In the blink of an eye it's now the end of August. The past week and a half had been a hectic one, took some time to settle stuff, now taking a breather before the next round of rushing. It will happen soon. Am taking advantage of the long weekend to do some housework and other things at home.
Opportunities do not come by very often. When it comes, it's just there for a brief moment and you better be in a position to catch it before it's gone forever. Preparation, anticipation, timing.
Human relations need not be complicated but reality does not always make things easy. No matter how much I strive for simplicity, there will be times when complicated situations will be encountered. Just have to learn to deal with it.
Looking back at the past half year I'm glad to have gotten plenty of travel opportunities, and if all goes well there's a couple more in the pipeline before year-end. Some places I wanted to go I didn't manage to go, but other places popped up unexpectedly and so far they have been pleasant.
If there's one thing that I'm really happy about in the past one year, it's gymming. That's so far the main positive thing that happened. A better toned body, stronger arms, longer endurance. Healthy habits and exercise routine do make a lot of difference. Just have to keep going at it, at least to maintain what I've achieved. Starting was painful and tiring but after a month or two my body got used to it.
Yet I feel a tinge of sadness at times. The loss of two friendships, though it can be mitigated due to the premise that those two never really considered me a friend the way I considered them a friend. One did not know how to appreciate me and the other only wanted to use me. Call me sentimental, call me straightforward, but I consider friendship a serious matter. Unappreciative users and cunning manipulators need not apply.
To me, if the person doesn't know how to appreciate me, I'd keep a distance. Don't get involved whether romantically or otherwise. And I'd repeat what I read in a book some years ago: "People like to help but hate being used." Though I can't remember the book title, it's the meaning of that sentence that matters.
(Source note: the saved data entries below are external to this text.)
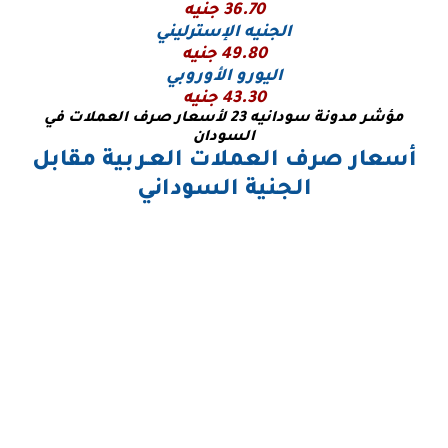
36.70 جنيه
الجنيه الإسترليني
49.80 جنيه
اليورو
الأوروبي
43.30 جنيه
مؤشر مدونة سودانيه 23 لأسعار صرف العملات في
السودان
أسعار صرف العملات العـربية مقابل
الجنية السوداني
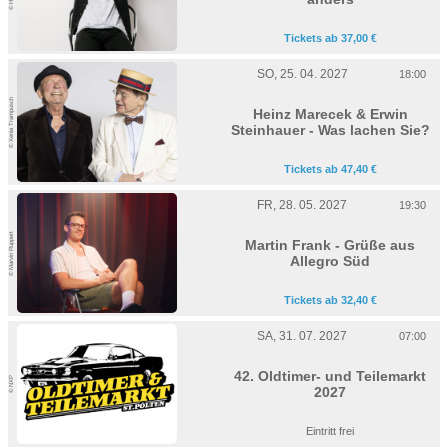
Tickets ab 37,00 €
SO, 25. 04. 2027
18:00
© Xenia Trampusch
Heinz Marecek & Erwin
Steinhauer - Was lachen Sie?
Tickets ab 47,40 €
FR, 28. 05. 2027
19:30
© Marvin Ruppert
Martin Frank - Grüße aus
Allegro Süd
Tickets ab 32,40 €
SA, 31. 07. 2027
07:00
42. Oldtimer- und Teilemarkt
© NXP
2027
Eintritt frei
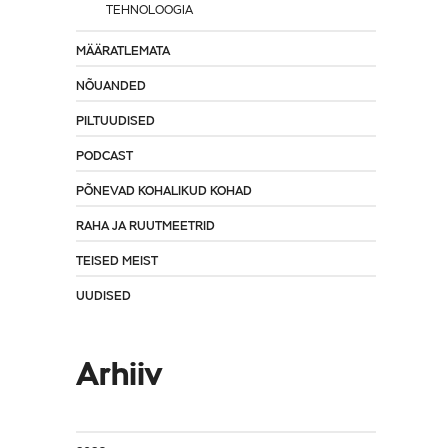
TEHNOLOOGIA
MÄÄRATLEMATA
NÕUANDED
PILTUUDISED
PODCAST
PÕNEVAD KOHALIKUD KOHAD
RAHA JA RUUTMEETRID
TEISED MEIST
UUDISED
Arhiiv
I really cannot understand why a person would screw up a friendship just to save money on some things. Is it worth doing so? Either that person has a warped, distorted view of friendship or I was merely a person to be used in the first place, and that means that person never considered me a friend all this while. Perhaps some things I can't comprehend because my mind is not as devious as theirs. You do not inconvenience your friend for the sake of your own convenience unless you have no conscience or a warped sense of ethics.
Nor can I comprehend why a person would become so blind and unable to appreciate someone who genuinely cared. Only to realize the mistake when it's too late, but the damage has been done, and I never forget what people did to me. Just too bad that you lost me, you just have to find another person because you are nothing but a stranger to me now.
Not everyone can be a friend, and fewer are those with potential to be a life partner. One friend is too few, one enemy is too many. Whether we like it or not we have to strive for harmony in our dealings with other people, as what we say or do is going to come back to us sooner or later.